_YOUR TASK_
Reproduce the passage about Handley word for word, starting at "Handley is a" and ending after "and surrounding hills.".

Handley is a town in Kanawha County, West Virginia, United States. The population was 224 at the 2020 census. Handley was first established in 1877 and known as Upper Creek until July 29, 1881, when its name was changed to Handley for pioneer settlers who farmed the area. Handley has the distinction of bearing a name like no other town in the United States. The town was incorporated November 1972.

Handley is located in the Upper Kanawha Valley on the south side of the Kanawha River on West Virginia Route 61, along the Chesapeake & Ohio Railways (Now CSX Transportation). Railroad yards moved here from nearby Montgomery in 1899. Trains and barges hauled coal for the Chesapeake Mining Company until deposits were removed from the town and surrounding hills.

==Geography==
According to the United States Census Bureau, the town has a total area of 0.97 sqmi, of which 0.95 sqmi is land and 0.02 sqmi is water.

==Demographics==

The median income for a household in the town was $21,429, and the median income for a family was $26,250. Males had a median income of $22,188 versus $16,875 for females. The per capita income for the town was $11,556. About 14.2% of families and 21.1% of the population were below the poverty line, including 36.5% of those under age 18 and 19.0% of those age 65 or over.

Historical population
| Census | Pop. | Note | %± |
| 1980 | 633 |  | — |
| 1990 | 334 |  | −47.2% |
| 2000 | 362 |  | 8.4% |
| 2010 | 349 |  | −3.6% |
| 2020 | 223 |  | −36.1% |
| 2021 (est.) | 220 | Decrease | −1.3% |
U.S. Decennial Census

===2010 census===
As of the census of 2010, there were 349 people, 131 households, and 92 families living in the town. The population density was 367.4 PD/sqmi. There were 156 housing units at an average density of 164.2 /sqmi. The racial makeup of the town was 89.7% White, 6.3% African American, and 4.0% from two or more races. Hispanic or Latino of any race were 0.6% of the population.

_DATASET EXCERPTS_
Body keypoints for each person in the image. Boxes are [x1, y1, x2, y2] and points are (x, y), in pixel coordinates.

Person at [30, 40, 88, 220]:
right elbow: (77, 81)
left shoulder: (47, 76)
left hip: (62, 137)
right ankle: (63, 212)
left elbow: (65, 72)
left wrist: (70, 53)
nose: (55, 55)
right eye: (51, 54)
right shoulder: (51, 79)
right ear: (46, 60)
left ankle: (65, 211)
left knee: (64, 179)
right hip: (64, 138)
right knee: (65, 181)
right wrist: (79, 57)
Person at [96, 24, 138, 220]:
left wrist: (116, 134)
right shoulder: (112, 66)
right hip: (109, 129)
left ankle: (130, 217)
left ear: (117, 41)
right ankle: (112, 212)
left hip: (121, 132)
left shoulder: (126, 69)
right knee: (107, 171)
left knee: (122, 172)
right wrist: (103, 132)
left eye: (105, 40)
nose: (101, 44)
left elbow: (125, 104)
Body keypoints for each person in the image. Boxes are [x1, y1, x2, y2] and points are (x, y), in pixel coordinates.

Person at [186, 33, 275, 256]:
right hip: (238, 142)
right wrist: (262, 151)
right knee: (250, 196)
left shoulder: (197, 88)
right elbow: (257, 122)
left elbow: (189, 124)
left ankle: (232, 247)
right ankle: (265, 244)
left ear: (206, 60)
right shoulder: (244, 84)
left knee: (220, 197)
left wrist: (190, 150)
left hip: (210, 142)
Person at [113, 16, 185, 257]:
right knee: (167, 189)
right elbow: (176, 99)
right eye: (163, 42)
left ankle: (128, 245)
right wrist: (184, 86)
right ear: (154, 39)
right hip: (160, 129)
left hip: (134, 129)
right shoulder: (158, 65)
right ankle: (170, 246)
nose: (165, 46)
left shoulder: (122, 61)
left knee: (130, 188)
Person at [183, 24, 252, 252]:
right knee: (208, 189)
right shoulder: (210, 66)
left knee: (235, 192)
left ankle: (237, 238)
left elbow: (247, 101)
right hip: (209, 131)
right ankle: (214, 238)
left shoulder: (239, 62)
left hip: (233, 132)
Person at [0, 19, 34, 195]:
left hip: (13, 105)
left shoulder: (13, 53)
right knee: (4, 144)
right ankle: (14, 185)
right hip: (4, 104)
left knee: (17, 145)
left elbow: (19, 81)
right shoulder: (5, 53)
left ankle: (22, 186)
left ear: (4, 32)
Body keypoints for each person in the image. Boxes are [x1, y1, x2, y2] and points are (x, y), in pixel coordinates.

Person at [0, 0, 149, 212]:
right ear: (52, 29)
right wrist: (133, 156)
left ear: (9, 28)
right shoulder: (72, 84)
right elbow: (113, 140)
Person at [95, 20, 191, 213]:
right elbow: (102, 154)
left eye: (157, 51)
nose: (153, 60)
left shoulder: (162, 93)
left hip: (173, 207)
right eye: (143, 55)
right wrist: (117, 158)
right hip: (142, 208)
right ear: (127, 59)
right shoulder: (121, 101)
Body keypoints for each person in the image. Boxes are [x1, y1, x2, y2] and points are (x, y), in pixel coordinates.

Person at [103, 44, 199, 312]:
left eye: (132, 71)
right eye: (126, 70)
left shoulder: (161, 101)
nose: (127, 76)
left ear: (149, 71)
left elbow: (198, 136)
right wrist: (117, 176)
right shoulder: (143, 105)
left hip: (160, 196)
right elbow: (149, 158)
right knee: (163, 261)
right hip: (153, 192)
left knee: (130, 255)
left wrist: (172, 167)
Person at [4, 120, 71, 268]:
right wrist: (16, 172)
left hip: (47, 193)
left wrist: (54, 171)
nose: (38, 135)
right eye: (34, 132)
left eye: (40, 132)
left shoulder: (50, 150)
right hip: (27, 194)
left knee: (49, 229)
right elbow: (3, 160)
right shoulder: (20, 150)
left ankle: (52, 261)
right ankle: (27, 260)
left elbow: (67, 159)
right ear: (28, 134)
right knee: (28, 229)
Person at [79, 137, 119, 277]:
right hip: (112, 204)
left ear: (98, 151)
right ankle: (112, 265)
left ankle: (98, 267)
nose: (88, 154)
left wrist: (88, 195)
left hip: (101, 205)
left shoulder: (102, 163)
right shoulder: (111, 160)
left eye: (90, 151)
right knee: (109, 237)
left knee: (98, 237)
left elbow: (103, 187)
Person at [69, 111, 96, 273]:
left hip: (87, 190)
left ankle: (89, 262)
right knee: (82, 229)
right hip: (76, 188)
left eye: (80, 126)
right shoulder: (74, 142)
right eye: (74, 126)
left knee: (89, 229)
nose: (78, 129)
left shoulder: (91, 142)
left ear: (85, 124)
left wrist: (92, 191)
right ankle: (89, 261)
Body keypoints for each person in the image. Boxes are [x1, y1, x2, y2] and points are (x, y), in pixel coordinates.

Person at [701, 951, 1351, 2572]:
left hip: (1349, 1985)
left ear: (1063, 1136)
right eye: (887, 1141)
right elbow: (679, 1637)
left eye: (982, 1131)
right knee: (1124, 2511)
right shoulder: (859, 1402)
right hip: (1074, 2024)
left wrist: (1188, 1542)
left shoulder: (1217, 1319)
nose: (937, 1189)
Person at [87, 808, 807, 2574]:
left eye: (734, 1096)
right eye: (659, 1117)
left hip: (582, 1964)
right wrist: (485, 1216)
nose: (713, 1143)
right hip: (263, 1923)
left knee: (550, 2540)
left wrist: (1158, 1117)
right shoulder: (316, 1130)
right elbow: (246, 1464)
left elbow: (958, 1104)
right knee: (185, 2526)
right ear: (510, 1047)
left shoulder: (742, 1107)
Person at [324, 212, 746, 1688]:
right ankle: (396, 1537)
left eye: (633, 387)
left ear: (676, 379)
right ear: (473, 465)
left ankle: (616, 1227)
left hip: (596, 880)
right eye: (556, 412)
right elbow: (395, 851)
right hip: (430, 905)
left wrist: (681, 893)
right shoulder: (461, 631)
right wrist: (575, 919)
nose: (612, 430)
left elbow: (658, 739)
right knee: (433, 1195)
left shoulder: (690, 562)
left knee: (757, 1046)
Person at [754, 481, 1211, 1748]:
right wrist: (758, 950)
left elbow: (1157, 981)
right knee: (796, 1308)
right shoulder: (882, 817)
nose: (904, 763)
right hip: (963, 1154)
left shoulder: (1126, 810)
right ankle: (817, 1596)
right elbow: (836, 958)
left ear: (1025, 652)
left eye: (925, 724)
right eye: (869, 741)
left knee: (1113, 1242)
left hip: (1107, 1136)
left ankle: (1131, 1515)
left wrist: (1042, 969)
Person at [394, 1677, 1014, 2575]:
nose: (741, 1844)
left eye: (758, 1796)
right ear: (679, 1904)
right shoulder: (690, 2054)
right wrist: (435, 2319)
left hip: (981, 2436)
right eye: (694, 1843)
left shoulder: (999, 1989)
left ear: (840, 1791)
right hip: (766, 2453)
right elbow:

_REPLY TO THE EXERCISE_
Handley is a town in Kanawha County, West Virginia, United States. The population was 224 at the 2020 census. Handley was first established in 1877 and known as Upper Creek until July 29, 1881, when its name was changed to Handley for pioneer settlers who farmed the area. Handley has the distinction of bearing a name like no other town in the United States. The town was incorporated November 1972.

Handley is located in the Upper Kanawha Valley on the south side of the Kanawha River on West Virginia Route 61, along the Chesapeake & Ohio Railways (Now CSX Transportation). Railroad yards moved here from nearby Montgomery in 1899. Trains and barges hauled coal for the Chesapeake Mining Company until deposits were removed from the town and surrounding hills.